Move Anything with Layered Scene Diffusion
Jiawei Ren, Mengmeng Xu, Jui-Chieh Wu, Ziwei Liu, Tao Xiang, Antoine Toisoul
TL;DR
SceneDiffusion presents a training-free, diffusion-based framework for controllable scene generation by optimizing a layered scene representation during sampling. By denoising multiple randomly sampled layouts in parallel and solving a closed-form update, the method achieves spatial disentanglement between layout and appearance, enabling moving, resizing, and cloning of objects, as well as in-the-wild editing guided by a reference image. A short neural rendering phase renders the final image from the optimized layers, balancing fidelity to masks with image quality. Quantitative and qualitative results show state-of-the-art performance on scene generation and editing tasks, with interactive speeds suitable for real-time editing and broad compatibility with standard diffusion models.
Abstract
Diffusion models generate images with an unprecedented level of quality, but how can we freely rearrange image layouts? Recent works generate controllable scenes via learning spatially disentangled latent codes, but these methods do not apply to diffusion models due to their fixed forward process. In this work, we propose SceneDiffusion to optimize a layered scene representation during the diffusion sampling process. Our key insight is that spatial disentanglement can be obtained by jointly denoising scene renderings at different spatial layouts.

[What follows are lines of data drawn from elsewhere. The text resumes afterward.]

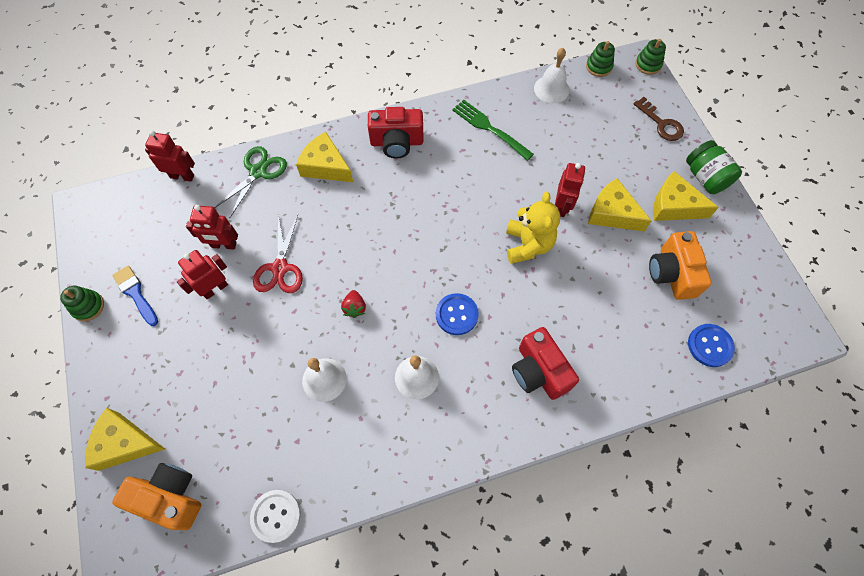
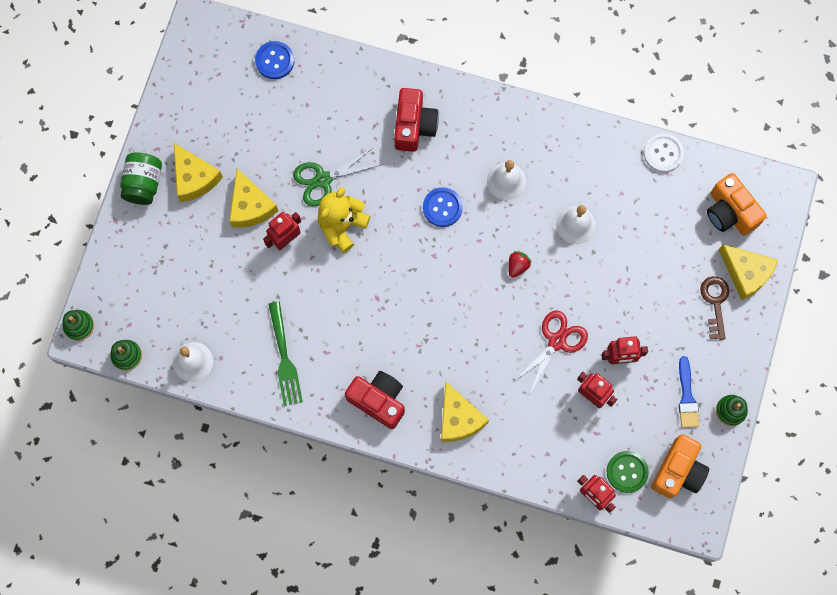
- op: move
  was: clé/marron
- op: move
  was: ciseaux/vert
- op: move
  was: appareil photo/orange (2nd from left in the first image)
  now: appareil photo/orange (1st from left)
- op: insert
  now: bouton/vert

Our generated scenes support a wide range of spatial editing operations, including moving, resizing, cloning, and layer-wise appearance editing operations, including object restyling and replacing. Moreover, a scene can be generated conditioned on a reference image, thus enabling object moving for in-the-wild images. Notably, this approach is training-free, compatible with general text-to-image diffusion models, and responsive in less than a second.